Could Issue of Abortion Derail Health Care Bill?

"I hope that when the bill is in its final form and people have a chance to look at it, I think they will understand that this bill does not change the status quo on abortion," Sebelius said.

The language in the Senate health care bill restricts the use of public funds for abortion services. But private insurance plans that are offered in the insurance exchange can cover abortion if funds for the procedure are used only from premiums paid by beneficiaries. States have the option of banning coverage in insurance plans brought in insurance marketplaces.

Stupak's amendment, which was part of the House bill but failed in the Senate, limits access to abortions for people who receive federal subsidies and those who purchase insurance through a health insurance exchange, a marketplace where people would be able to shop for and compare insurance plans.

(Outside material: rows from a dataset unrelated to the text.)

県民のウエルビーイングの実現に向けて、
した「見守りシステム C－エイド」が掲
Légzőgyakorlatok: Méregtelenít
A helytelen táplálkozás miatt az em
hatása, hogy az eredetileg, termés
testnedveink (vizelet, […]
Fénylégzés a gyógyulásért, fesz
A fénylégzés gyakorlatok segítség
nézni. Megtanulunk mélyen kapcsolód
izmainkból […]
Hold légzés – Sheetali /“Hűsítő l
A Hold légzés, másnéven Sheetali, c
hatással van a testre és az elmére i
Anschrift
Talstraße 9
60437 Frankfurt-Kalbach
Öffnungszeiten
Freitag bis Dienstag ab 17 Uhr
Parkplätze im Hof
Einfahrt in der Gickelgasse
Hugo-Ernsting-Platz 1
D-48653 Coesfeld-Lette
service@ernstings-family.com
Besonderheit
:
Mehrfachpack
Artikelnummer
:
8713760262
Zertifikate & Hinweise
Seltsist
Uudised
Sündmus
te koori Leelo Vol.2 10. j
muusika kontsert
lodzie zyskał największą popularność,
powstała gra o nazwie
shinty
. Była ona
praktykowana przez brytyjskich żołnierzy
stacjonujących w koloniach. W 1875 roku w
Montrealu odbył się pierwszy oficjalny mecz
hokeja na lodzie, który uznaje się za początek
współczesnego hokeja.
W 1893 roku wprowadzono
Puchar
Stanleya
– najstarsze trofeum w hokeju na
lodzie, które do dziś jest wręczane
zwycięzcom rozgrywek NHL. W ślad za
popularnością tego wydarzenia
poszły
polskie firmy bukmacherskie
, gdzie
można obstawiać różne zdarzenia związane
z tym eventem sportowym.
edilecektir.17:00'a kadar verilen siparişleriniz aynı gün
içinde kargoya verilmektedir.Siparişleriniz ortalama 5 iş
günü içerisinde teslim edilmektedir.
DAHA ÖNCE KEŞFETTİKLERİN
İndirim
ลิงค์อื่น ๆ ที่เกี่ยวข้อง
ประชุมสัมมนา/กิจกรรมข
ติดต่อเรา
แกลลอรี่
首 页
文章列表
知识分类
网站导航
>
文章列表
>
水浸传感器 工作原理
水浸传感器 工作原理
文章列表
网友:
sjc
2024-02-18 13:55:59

Stupak's more restrictive anti-abortion language passed the House by a vote of 240-194. Senators defeated the anti-abortion amendment 54-45, and that Obama is pushing.

Stupak said the abortion language can be included even through reconciliation, a process which does not require 60 votes but a simple majority of 51 senators to pass.

"You can do it, if there's a will there's a way," he said. "That's just the excuse they're giving."

Can Abortion Issue Derail Health Care Bill?

The issue of abortion has sparked nationwide debate. Anti-abortion groups vigorously oppose the legislation being discussed but groups that favor abortion rights say the House's language would move the federal government into a whole new area of restricting women in the private insurance sector.

Stupak said he talked to the president in September and expressed his concerns about the abortion language. He said he has repeatedly told the Democratic leadership in the House that they have to include the language to garner full support, but has been told that it's hard for the leadership to do that.

The congressman from Michigan does not think there are enough votes in the House to pass the health care bill as it currently stands, and called the Senate bill "totally unacceptable."

"I'm not involved in the head count but they are lucky if they have 150 votes," Stupak told ABCNews.com. "They have to make a lot of improvements in order to get House members to vote for it. Members are not enamored with the process or contents of the bill."

The president on Wednesday launched his final push to get health care legislation passed, indicating a willingness to work with Republicans on some issues but telling Democrats to use Capitol Hill's controversial reconciliation rules to get a bill to his desk if necessary.

"The president is talking about Congress moving again on bills that have already passed," Sebelius said today. "And I think the American public deserve an up or down vote."

"It's urgent... and we need to figure out how to move forward as quickly as possible," she added.

Republicans have been grousing for weeks about the use of reconciliation, saying it shortcuts the process and should not be used for a bill of such importance.

Obama once again dismissed calls from Republicans to scrap the current legislation and start over, arguing that too much time has already been spent on this issue and the differences between the two parties will not be resolved with another year of negotiations and debate.